26 Juli 2017
Thales Phoenice tactical submarine navigation radar systems (all photos : Thales)
Brisbane-based Ferra Australia will build motors for Thales Phoenice tactical submarine navigation radar systems destined for a European customer, announcing a deal with Thales Germany last week after an 18-month Global Supply Chain selection process.
Ferra is initially contracted to provide two Primoss pressure-tight motors – self-contained systems around 1.1 metres high that are mounted outside a submarine’s pressure hull to drive the Phoenice radar antenna on the surface. The systems must be watertight at depth, and include a high-torque motor and complex control system to withstand wave slaps at different sea states without impairing the performance of the radar.
Ferra’s selection completes an 18-month process in which 10 SMEs in South Australia, Victoria and Queensland were initially issued technical drawings and invited to produce a test piece. After a visit from Thales Germany personnel, five companies were then shortlisted to submit Rough Order of Magnitude (ROM) pricing, which was found to be comparable to that of existing German suppliers.
Thales released a full Request For Quote(RFQ) in August 2016, with Ferra selected in June 2017. The company’s supplier team includes Queensland’s EM Solutions for complex electronic systems, and Adelaide’s Axiom Precision Manufacturing.
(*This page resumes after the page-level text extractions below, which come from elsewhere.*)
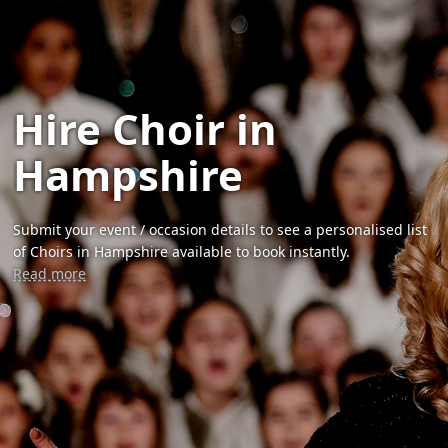
Hire Choir in
Hampshire
Submit your event / occasion details to see a personalised list
of Choirs in Hampshire available to book instantly.
Read more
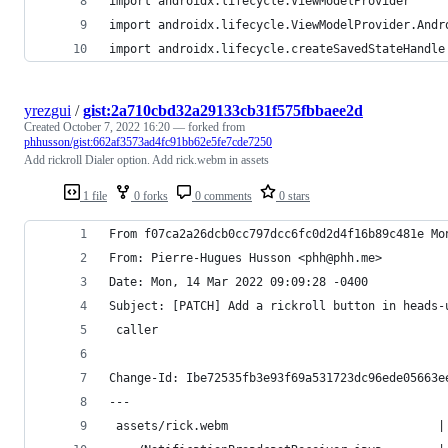
import androidx.lifecycle.ViewModelProvider
import androidx.lifecycle.ViewModelProvider.Andr
import androidx.lifecycle.createSavedStateHandle
yrezgui
/
gist:2a710cbd32a29133cb31f575fbbaee2d
Created
October 7, 2022 16:20
— forked from
phhusson/gist:662af3573ad4fc91bb62e5fe7cde7250
Add rickroll Dialer option. Add rick.webm in assets
1 file
0 forks
0 comments
0 stars
From f07ca2a26dcb0cc797dcc6fc0d2d4f16b89c481e Mo
From: Pierre-Hugues Husson <phh@phh.me>
Date: Mon, 14 Mar 2022 09:09:28 -0400
Subject: [PATCH] Add a rickroll button in heads-
 caller
Change-Id: Ibe72535fb3e93f69a531723dc96ede05663e
---
 assets/rick.webm                              |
Ferra managing director Mark Arthur said the contract underlined both the company’s journey to becoming a provider of complex systems and the capabilities of Australian industry.
“We have grown quite significantly and the complexity of the work that we do has also changed and moved up the value chain,” Arthur told ADM. “And I think our supply chain, the fact that we have some very competent companies here in Australia who have their own very high reputations, offered something to Thales that was quite unique.”
He believes the expertise in both Ferra and the supplier companies will overcome any issues in producing a complex system that is critical to the Phoenice radar’s performance.
“This system, once fully assembled, is extremely complex and will require a large amount of testing, which includes mechanical and electrical testing as an entire system,” Arthur said. “That will be at a higher and a more complex level than what we have done in the past. But I think we’ve got the skills and experience available to us here, or reaching out in to our supply chain, to overcome those problems.”
Thales Industry Engagement Manager for Australia – France/Europe, David Peckham, said the Ferra partnership would open opportunities for both the European defence company and Australian SMEs.
“By establishing a regional partner and supply chain in Australia, Thales Germany aims to globalise its business and open up new markets,” he said. “There will also be opportunities for Ferra and other Australian companies to be involved in the upcoming redesigns of some of the components of the Phoenice radar system which are planned by Thales Germany for the next years.”